Medical Schools Increase Addiction Training
Last year, University of California San Francisco’s School of Medicine launched a one-year fellowship in addiction medicine as an effort to get to the root of the opioid crisis. This is the first such fellowship among the University of California medical schools. Funded by the city and county, San Francisco’s program provides further training to medical students.
Traditionally, addiction training has been reserved for students of psychiatry. As more primary-care patients show symptoms related to drug addiction, however, it is becoming a wider concern among other specialties. The number of people in California who die annually from overdoses of prescription or illegal opioids has hovered at 1,900-2,000 for the last five years. However, the number of deaths from fentanyl, a powerful and illegally produced opioid, tripled between 2013 and 2017.
New Training for Addiction Professionals
The California Consortium of Addiction Programs and Professionals (CCAPP) now offers coursework for addiction professionals looking to become Certified Alcohol and Drug Treatment Executives (CTE). The first training will take place in Sacramento.
Executives in the addiction treatment field will receive education and development related to management, including consumer protection and networking. As more California residents seek treatment for drug addiction, there is a greater need for training and standardization among addiction treatment managers CCAPP CEO Pete Nielsen says.
Protection for Addiction Treatment Consumers
The California State Senate recently approved a bill intended to protect patients receiving treatment for kidney disease and addiction. Passage of the Affordable Care Act prevented consumers from being denied health coverage because of preexisting conditions, but that has also led to an increase in high-cost insurance schemes from for-profit businesses. Some providers have enrolled patients in commercial coverage with high reimbursement rates for services, which brings higher out-of-pocket costs.
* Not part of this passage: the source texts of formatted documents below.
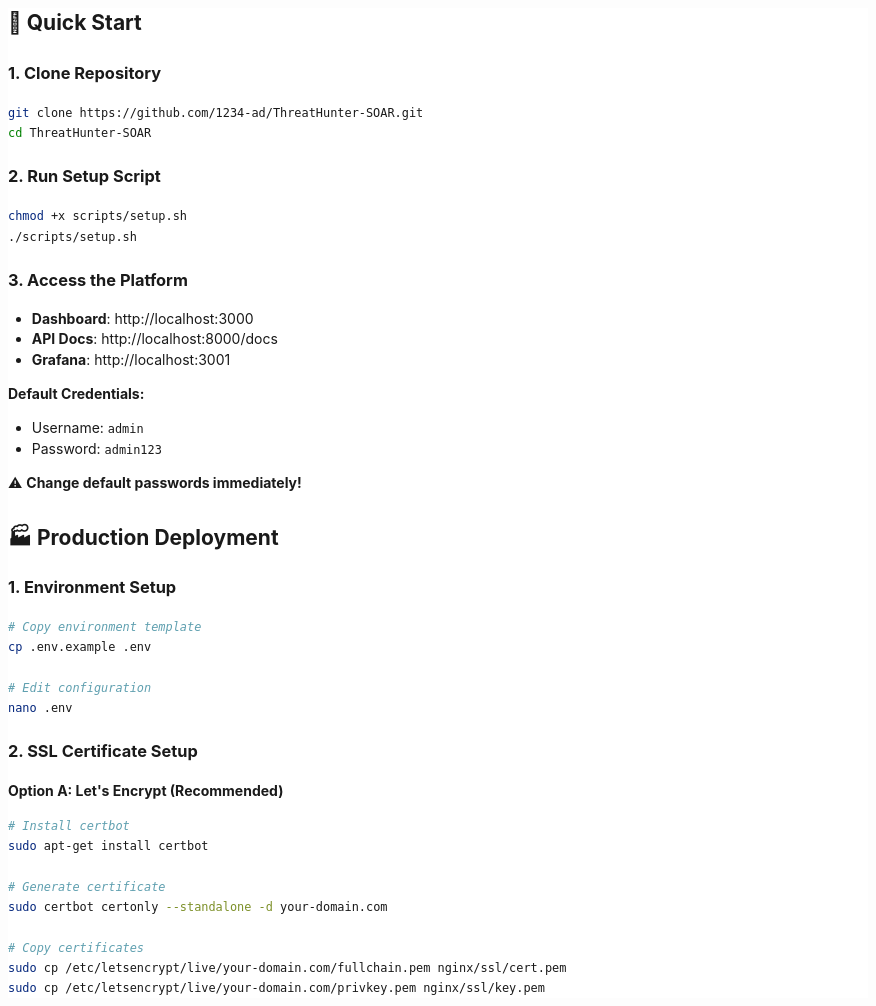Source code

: ## 🚀 Quick Start

### 1. Clone Repository

```bash
git clone https://github.com/1234-ad/ThreatHunter-SOAR.git
cd ThreatHunter-SOAR
```

### 2. Run Setup Script

```bash
chmod +x scripts/setup.sh
./scripts/setup.sh
```

### 3. Access the Platform

- **Dashboard**: http://localhost:3000
- **API Docs**: http://localhost:8000/docs
- **Grafana**: http://localhost:3001

**Default Credentials:**
- Username: `admin`
- Password: `admin123`

⚠️ **Change default passwords immediately!**

## 🏭 Production Deployment

### 1. Environment Setup

```bash
# Copy environment template
cp .env.example .env

# Edit configuration
nano .env
```

### 2. SSL Certificate Setup

**Option A: Let's Encrypt (Recommended)**

```bash
# Install certbot
sudo apt-get install certbot

# Generate certificate
sudo certbot certonly --standalone -d your-domain.com

# Copy certificates
sudo cp /etc/letsencrypt/live/your-domain.com/fullchain.pem nginx/ssl/cert.pem
sudo cp /etc/letsencrypt/live/your-domain.com/privkey.pem nginx/ssl/key.pem
```
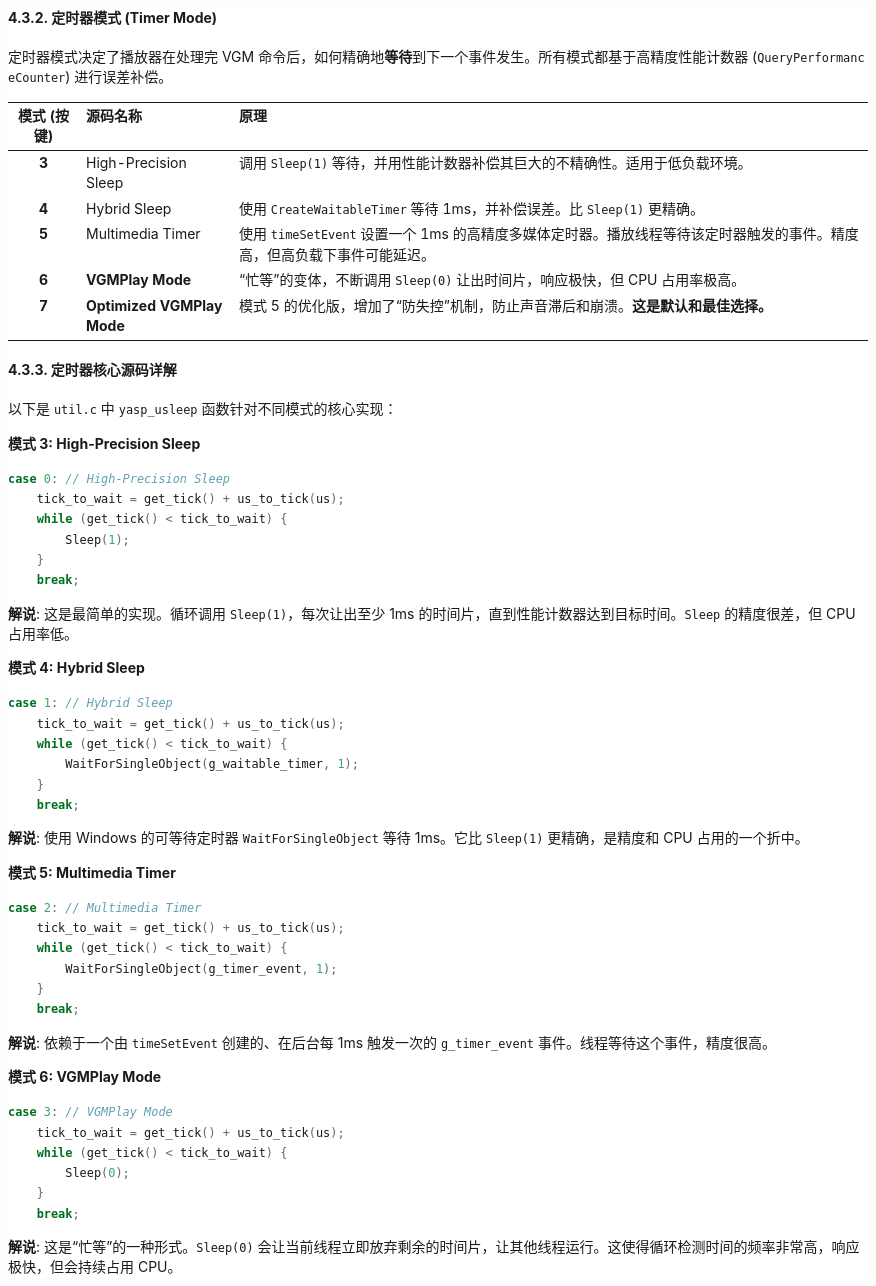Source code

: #### 4.3.2. 定时器模式 (Timer Mode)

定时器模式决定了播放器在处理完 VGM 命令后，如何精确地**等待**到下一个事件发生。所有模式都基于高精度性能计数器 (`QueryPerformanceCounter`) 进行误差补偿。

| 模式 (按键) | 源码名称 | 原理 |
| :---: | :--- | :--- |
| **3** | High-Precision Sleep | 调用 `Sleep(1)` 等待，并用性能计数器补偿其巨大的不精确性。适用于低负载环境。 |
| **4** | Hybrid Sleep | 使用 `CreateWaitableTimer` 等待 1ms，并补偿误差。比 `Sleep(1)` 更精确。 |
| **5** | Multimedia Timer | 使用 `timeSetEvent` 设置一个 1ms 的高精度多媒体定时器。播放线程等待该定时器触发的事件。精度高，但高负载下事件可能延迟。 |
| **6** | **VGMPlay Mode** | “忙等”的变体，不断调用 `Sleep(0)` 让出时间片，响应极快，但 CPU 占用率极高。 |
| **7** | **Optimized VGMPlay Mode** | 模式 5 的优化版，增加了“防失控”机制，防止声音滞后和崩溃。**这是默认和最佳选择。** |

#### 4.3.3. 定时器核心源码详解

以下是 `util.c` 中 `yasp_usleep` 函数针对不同模式的核心实现：

**模式 3: High-Precision Sleep**
```c
case 0: // High-Precision Sleep
    tick_to_wait = get_tick() + us_to_tick(us);
    while (get_tick() < tick_to_wait) {
        Sleep(1);
    }
    break;
```
**解说**: 这是最简单的实现。循环调用 `Sleep(1)`，每次让出至少 1ms 的时间片，直到性能计数器达到目标时间。`Sleep` 的精度很差，但 CPU 占用率低。

**模式 4: Hybrid Sleep**
```c
case 1: // Hybrid Sleep
    tick_to_wait = get_tick() + us_to_tick(us);
    while (get_tick() < tick_to_wait) {
        WaitForSingleObject(g_waitable_timer, 1);
    }
    break;
```
**解说**: 使用 Windows 的可等待定时器 `WaitForSingleObject` 等待 1ms。它比 `Sleep(1)` 更精确，是精度和 CPU 占用的一个折中。

**模式 5: Multimedia Timer**
```c
case 2: // Multimedia Timer
    tick_to_wait = get_tick() + us_to_tick(us);
    while (get_tick() < tick_to_wait) {
        WaitForSingleObject(g_timer_event, 1);
    }
    break;
```
**解说**: 依赖于一个由 `timeSetEvent` 创建的、在后台每 1ms 触发一次的 `g_timer_event` 事件。线程等待这个事件，精度很高。

**模式 6: VGMPlay Mode**
```c
case 3: // VGMPlay Mode
    tick_to_wait = get_tick() + us_to_tick(us);
    while (get_tick() < tick_to_wait) {
        Sleep(0);
    }
    break;
```
**解说**: 这是“忙等”的一种形式。`Sleep(0)` 会让当前线程立即放弃剩余的时间片，让其他线程运行。这使得循环检测时间的频率非常高，响应极快，但会持续占用 CPU。
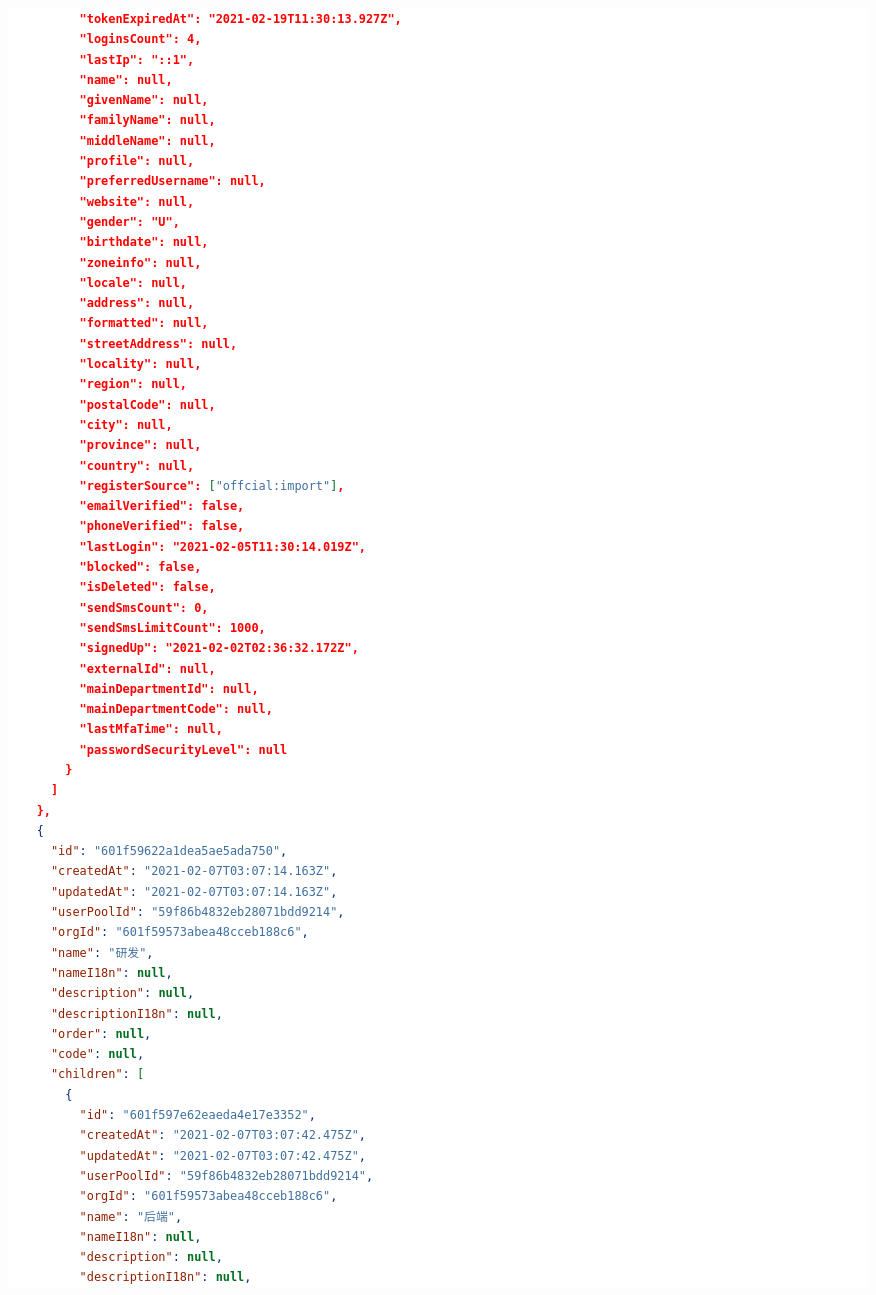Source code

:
 ```json
          "tokenExpiredAt": "2021-02-19T11:30:13.927Z",
          "loginsCount": 4,
          "lastIp": "::1",
          "name": null,
          "givenName": null,
          "familyName": null,
          "middleName": null,
          "profile": null,
          "preferredUsername": null,
          "website": null,
          "gender": "U",
          "birthdate": null,
          "zoneinfo": null,
          "locale": null,
          "address": null,
          "formatted": null,
          "streetAddress": null,
          "locality": null,
          "region": null,
          "postalCode": null,
          "city": null,
          "province": null,
          "country": null,
          "registerSource": ["offcial:import"],
          "emailVerified": false,
          "phoneVerified": false,
          "lastLogin": "2021-02-05T11:30:14.019Z",
          "blocked": false,
          "isDeleted": false,
          "sendSmsCount": 0,
          "sendSmsLimitCount": 1000,
          "signedUp": "2021-02-02T02:36:32.172Z",
          "externalId": null,
          "mainDepartmentId": null,
          "mainDepartmentCode": null,
          "lastMfaTime": null,
          "passwordSecurityLevel": null
        }
      ]
    },
    {
      "id": "601f59622a1dea5ae5ada750",
      "createdAt": "2021-02-07T03:07:14.163Z",
      "updatedAt": "2021-02-07T03:07:14.163Z",
      "userPoolId": "59f86b4832eb28071bdd9214",
      "orgId": "601f59573abea48cceb188c6",
      "name": "研发",
      "nameI18n": null,
      "description": null,
      "descriptionI18n": null,
      "order": null,
      "code": null,
      "children": [
        {
          "id": "601f597e62eaeda4e17e3352",
          "createdAt": "2021-02-07T03:07:42.475Z",
          "updatedAt": "2021-02-07T03:07:42.475Z",
          "userPoolId": "59f86b4832eb28071bdd9214",
          "orgId": "601f59573abea48cceb188c6",
          "name": "后端",
          "nameI18n": null,
          "description": null,
          "descriptionI18n": null,
```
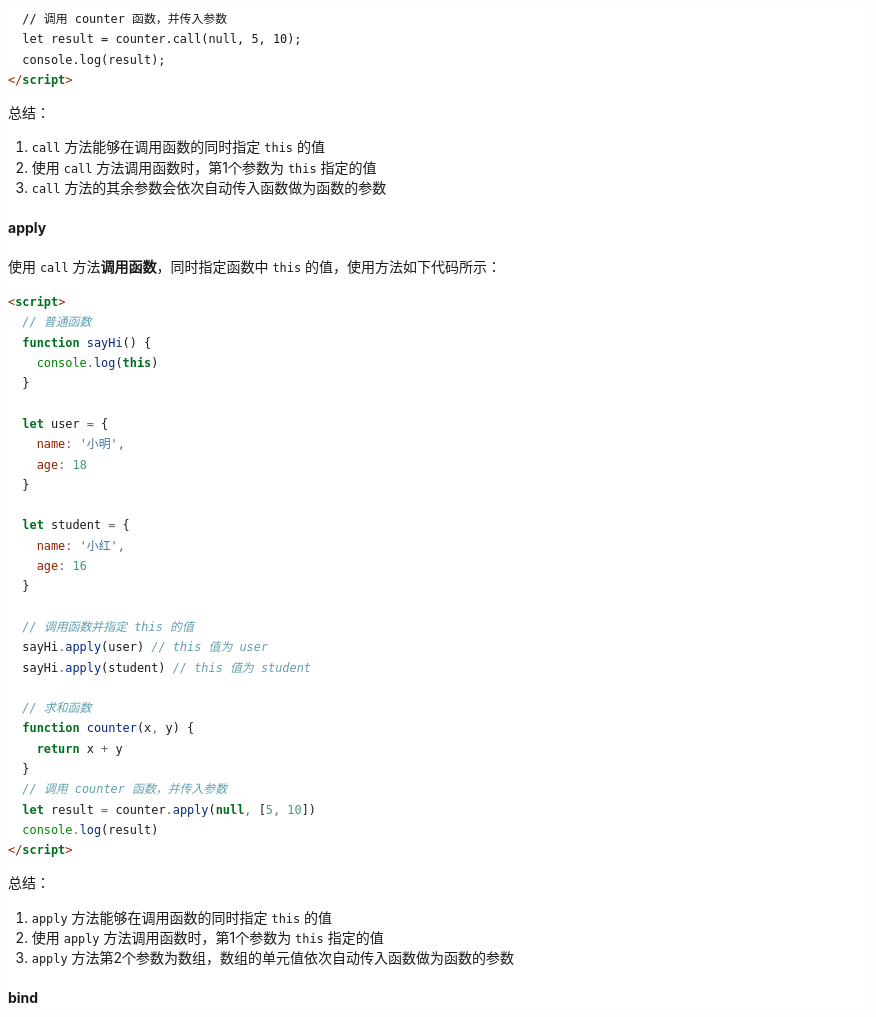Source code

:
 ```html
  // 调用 counter 函数，并传入参数
  let result = counter.call(null, 5, 10);
  console.log(result);
</script>
```

总结：

1. `call` 方法能够在调用函数的同时指定 `this` 的值
2. 使用 `call` 方法调用函数时，第1个参数为 `this` 指定的值
3. `call` 方法的其余参数会依次自动传入函数做为函数的参数

#### apply

使用 `call` 方法**调用函数**，同时指定函数中 `this` 的值，使用方法如下代码所示：

```html
<script>
  // 普通函数
  function sayHi() {
    console.log(this)
  }

  let user = {
    name: '小明',
    age: 18
  }

  let student = {
    name: '小红',
    age: 16
  }

  // 调用函数并指定 this 的值
  sayHi.apply(user) // this 值为 user
  sayHi.apply(student) // this 值为 student

  // 求和函数
  function counter(x, y) {
    return x + y
  }
  // 调用 counter 函数，并传入参数
  let result = counter.apply(null, [5, 10])
  console.log(result)
</script>
```

总结：

1. `apply` 方法能够在调用函数的同时指定 `this` 的值
2. 使用 `apply` 方法调用函数时，第1个参数为 `this` 指定的值
3. `apply` 方法第2个参数为数组，数组的单元值依次自动传入函数做为函数的参数

#### bind
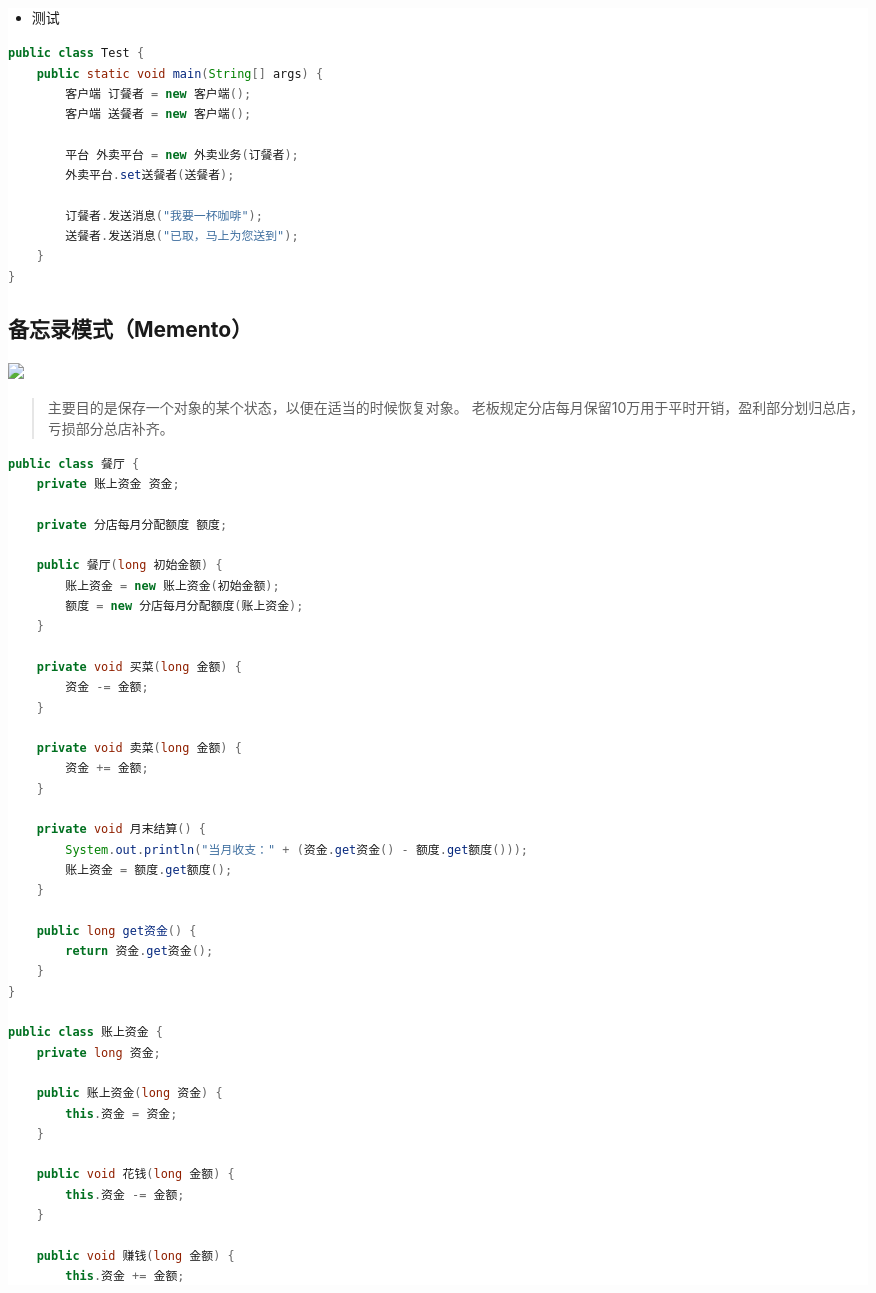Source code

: * 测试
```java
public class Test {
    public static void main(String[] args) {
        客户端 订餐者 = new 客户端();
        客户端 送餐者 = new 客户端();

        平台 外卖平台 = new 外卖业务(订餐者);
        外卖平台.set送餐者(送餐者);
        
        订餐者.发送消息("我要一杯咖啡");
        送餐者.发送消息("已取，马上为您送到");
    }
}
```

## **备忘录模式（Memento）**
![](https://weichao-io-1257283924.cos.ap-beijing.myqcloud.com/qldownload/%E8%AE%BE%E8%AE%A1%E6%A8%A1%E5%BC%8F19.png)

> 主要目的是保存一个对象的某个状态，以便在适当的时候恢复对象。
> 老板规定分店每月保留10万用于平时开销，盈利部分划归总店，亏损部分总店补齐。

```java
public class 餐厅 {
    private 账上资金 资金;
    
    private 分店每月分配额度 额度;
    
    public 餐厅(long 初始金额) {
        账上资金 = new 账上资金(初始金额);
        额度 = new 分店每月分配额度(账上资金);
    }
    
    private void 买菜(long 金额) {
        资金 -= 金额;
    }
    
    private void 卖菜(long 金额) {
        资金 += 金额;
    }
    
    private void 月末结算() {
        System.out.println("当月收支：" + (资金.get资金() - 额度.get额度()));
        账上资金 = 额度.get额度();
    }
    
    public long get资金() {
        return 资金.get资金();
    }
}

public class 账上资金 {
    private long 资金;
    
    public 账上资金(long 资金) {
        this.资金 = 资金;
    }

    public void 花钱(long 金额) {
        this.资金 -= 金额;
    }
    
    public void 赚钱(long 金额) {
        this.资金 += 金额;
```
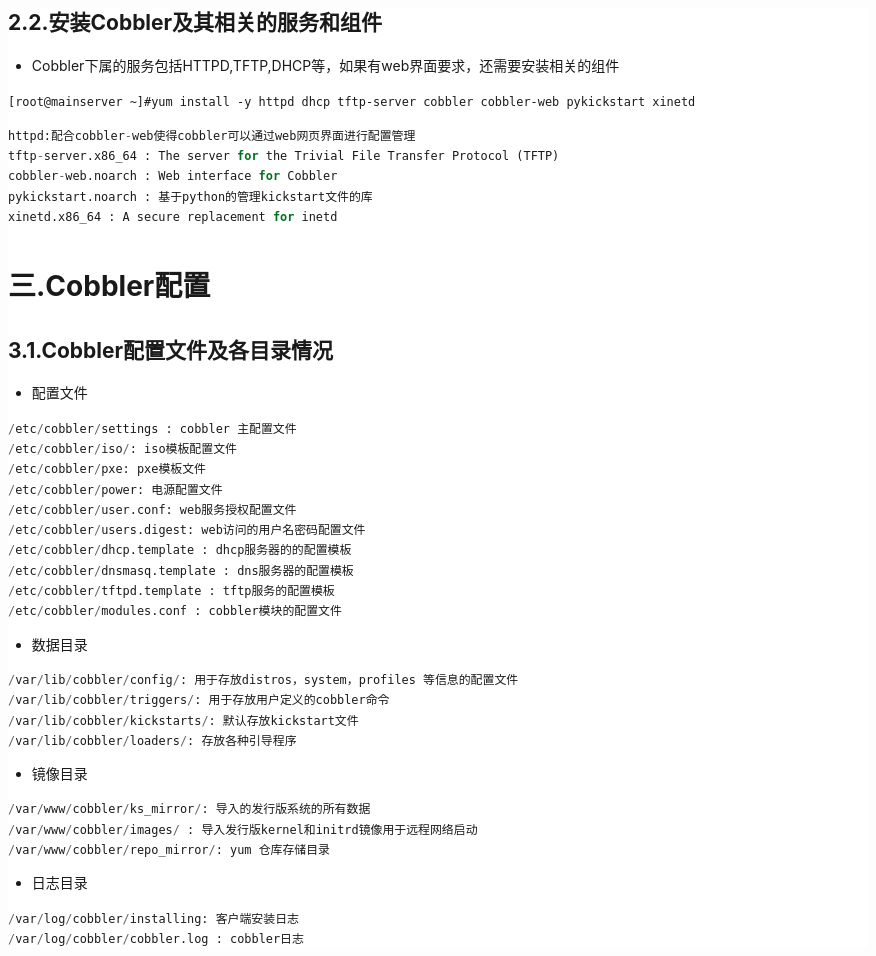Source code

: ## 2.2.安装Cobbler及其相关的服务和组件

- Cobbler下属的服务包括HTTPD,TFTP,DHCP等，如果有web界面要求，还需要安装相关的组件

`[root@mainserver ~]#yum install -y httpd dhcp tftp-server cobbler cobbler-web pykickstart xinetd`

```py
httpd:配合cobbler-web使得cobbler可以通过web网页界面进行配置管理
tftp-server.x86_64 : The server for the Trivial File Transfer Protocol (TFTP)
cobbler-web.noarch : Web interface for Cobbler
pykickstart.noarch : 基于python的管理kickstart文件的库
xinetd.x86_64 : A secure replacement for inetd
```

# 三.Cobbler配置

## 3.1.Cobbler配置文件及各目录情况

- 配置文件

```py
/etc/cobbler/settings : cobbler 主配置文件 
/etc/cobbler/iso/: iso模板配置文件
/etc/cobbler/pxe: pxe模板文件
/etc/cobbler/power: 电源配置文件 
/etc/cobbler/user.conf: web服务授权配置文件 
/etc/cobbler/users.digest: web访问的用户名密码配置文件 
/etc/cobbler/dhcp.template : dhcp服务器的的配置模板
/etc/cobbler/dnsmasq.template : dns服务器的配置模板
/etc/cobbler/tftpd.template : tftp服务的配置模板
/etc/cobbler/modules.conf : cobbler模块的配置文件
```

- 数据目录

```py
/var/lib/cobbler/config/: 用于存放distros，system，profiles 等信息的配置文件
/var/lib/cobbler/triggers/: 用于存放用户定义的cobbler命令
/var/lib/cobbler/kickstarts/: 默认存放kickstart文件
/var/lib/cobbler/loaders/: 存放各种引导程序
```

- 镜像目录

```py
/var/www/cobbler/ks_mirror/: 导入的发行版系统的所有数据
/var/www/cobbler/images/ : 导入发行版kernel和initrd镜像用于远程网络启动
/var/www/cobbler/repo_mirror/: yum 仓库存储目录
```

- 日志目录

```py
/var/log/cobbler/installing: 客户端安装日志 
/var/log/cobbler/cobbler.log : cobbler日志
```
The bill, SB 1156, would ensure that provider-funded organizations follow disclosure requirements that inform consumers if better options, such as Medicaid, are available to them. The California State Assembly will now consider the bill for passage.
CDPH Issues Standing Order for Naloxone
Last week, the California Department of Public Health issued a statewide standing order for naloxone, the opioid overdose antidote. This order from agency Director Dr. Karen Smith allows all state organizations focused on managing drug addiction to distribute naloxone to patients without an individual prescription. Such organizations include rehabilitation facilities and needle exchange programs.
California pharmacists are authorized to make naloxone available without a prescription, and many addiction-related nonprofits groups administer naloxone under an individual physician’s standing order. However, many rural areas have shortages of physicians or treatment facilities able to obtain a prescription for naloxone. Under the order, Smith serves as the prescribing physician. The order does not include payment for naloxone, which may be purchased privately by nonprofits or received through public health departments at $20-70 per dose.